THE AISLE SEAT - by Mike McGranaghan
I'm a little reluctant to tell you about Conception because I know what you're going to think. This comedy assembles a bunch of familiar faces for an ensemble piece that examines a single theme from multiple angles. Admit it – thoughts of Valentine's Day and New Year's Eve just jumped into your brain, right? Rest assured, though, that this independently-made film is leagues better than those corny, simple-minded rom-coms. It knows a couple things those other pictures did not: 1.) You gotta be smart; and 2.) You gotta be identifiable.
The theme, in case you couldn't tell from the title, is getting pregnant. The characters include: a couple (Connie Britton and Jason Mantzoukas) who are actively trying to have a baby; a woman (Julie Bowen) having a fling with a younger man (Gregory Smith); a teenage girl (Sarah Hyland) ready to lose her virginity to her boyfriend (Matt Prokop); a lesbian couple (Pamela Adlon and Moon Bloodgood) preparing for artificial insemination; a husband and wife (Jonathan Silverman and Jennifer Finnigan) whose marriage has grown cold; and a man (Alan Tudyk) who's sex life is hindered by the newborn his wife (Jennifer Jostyn) has just delivered. David Arquette also appears as a school teacher who, in a prologue and epilogue, tries to avoid having to tell his students where babies come from.
As with any ensemble movie of this variety, Conception doesn't give us too much time with any of the characters, and so most of them exemplify a single trait. We don't really get to know a whole lot about any of them. That aside, the actors do a fine job of fleshing them out as much as possible, and even finding ways to bring some nuance. Alan Tudyk, for example, plays the “horny husband” yet suggests a whole range of unspoken motivations behind that. Jennifer Finnigan does a similar thing as the wife who realizes the spark is gone in her marriage; we can feel how this has happened, despite it never being explicitly spelled out for us. The entire cast shows that kind of commitment to the material, which is to the movie's benefit.

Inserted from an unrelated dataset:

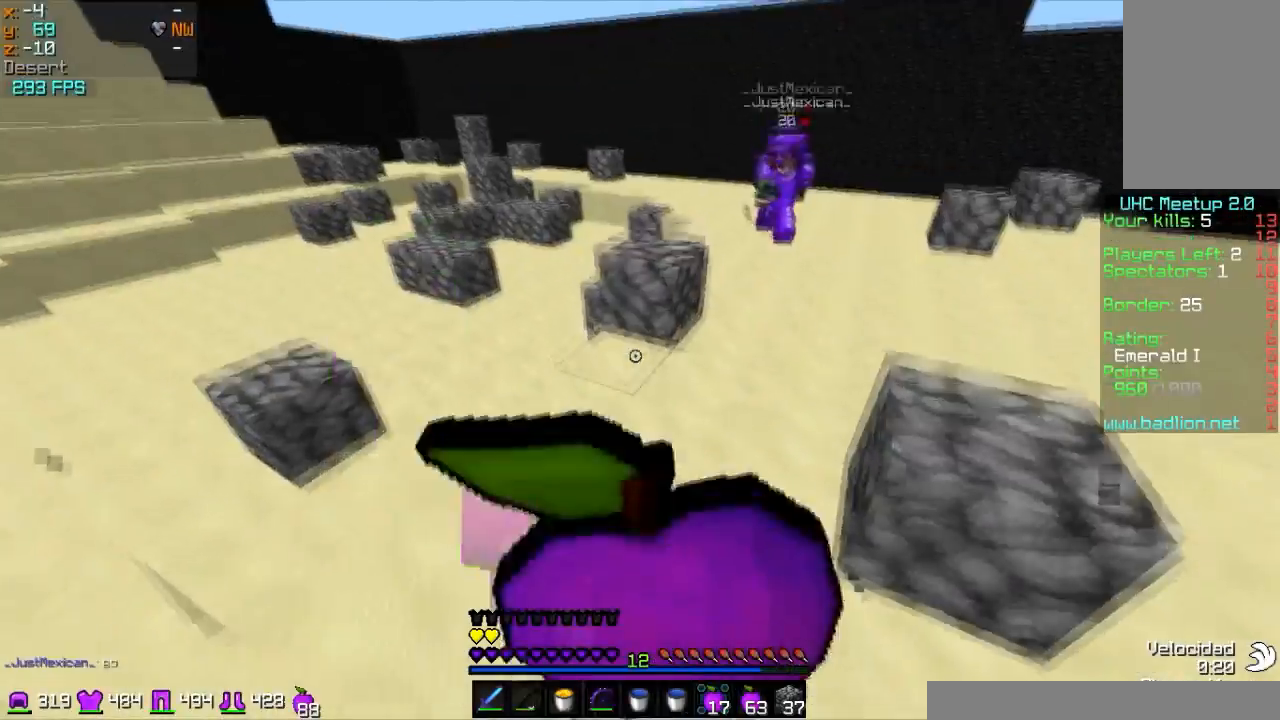
{"keys": ["a", "d", "s"], "mouse": ["left", "right"], "events": [[167, "d", "down"], [267, "mouse_left", "down"], [367, "mouse_left", "up"], [467, "mouse_left", "down"]]}
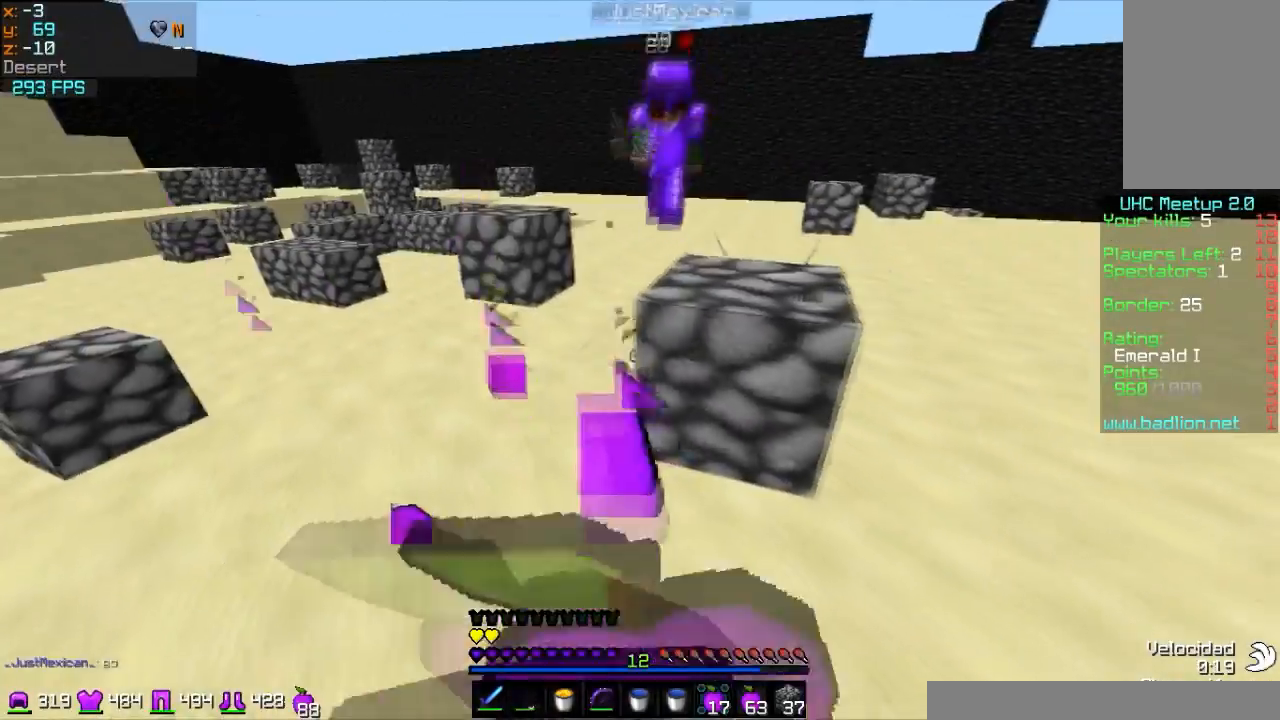
{"keys": ["a", "d", "s"], "mouse": ["left", "right"], "events": [[66, "mouse_left", "up"], [100, "mouse_left", "down"], [166, "d", "up"], [200, "mouse_left", "up"], [300, "mouse_left", "down"], [400, "mouse_left", "up"], [500, "d", "down"], [500, "mouse_left", "down"]]}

As written and directed by Josh Stolberg (who also penned Piranha 3D), Conception displays intelligence about its subject matter. I liked the varying perspectives on the subject, which guarantee that you'll find something you can relate to. Some of the people we meet want to get pregnant; others aren't even thinking about it. A few of them find conception to be a reason for celebration. For a few more, it's a disaster with consequences they aren't prepared to deal with. Instead of relying on broad cliches, Stolberg finds scenarios that are more authentic. For example, in the case of the lesbian couple, the one who will be carrying the baby worries that her partner secretly wants to do it. Then there's the Jennifer Jostyn character, who “doesn't feel sexy” after having recently given birth, and therefore can't understand why her husband wants to be intimate with her. That attention to detail in Conception is extremely appealing. The humor is smart too. Obvious jokes are avoided, and in their place we get more organic comedy that highlights whatever is being explored in any given subplot. I laughed quite a few times throughout the movie.
Conception is available via video-on-demand platforms now. It's worth seeking out. This funny and charming movie gives us a portrait of how – regardless of what one intends – getting pregnant is a life-changing event.
( out of four)
Conception is unrated but contains sexual content/nudity and language. The running time is 1 hour and 40 minutes.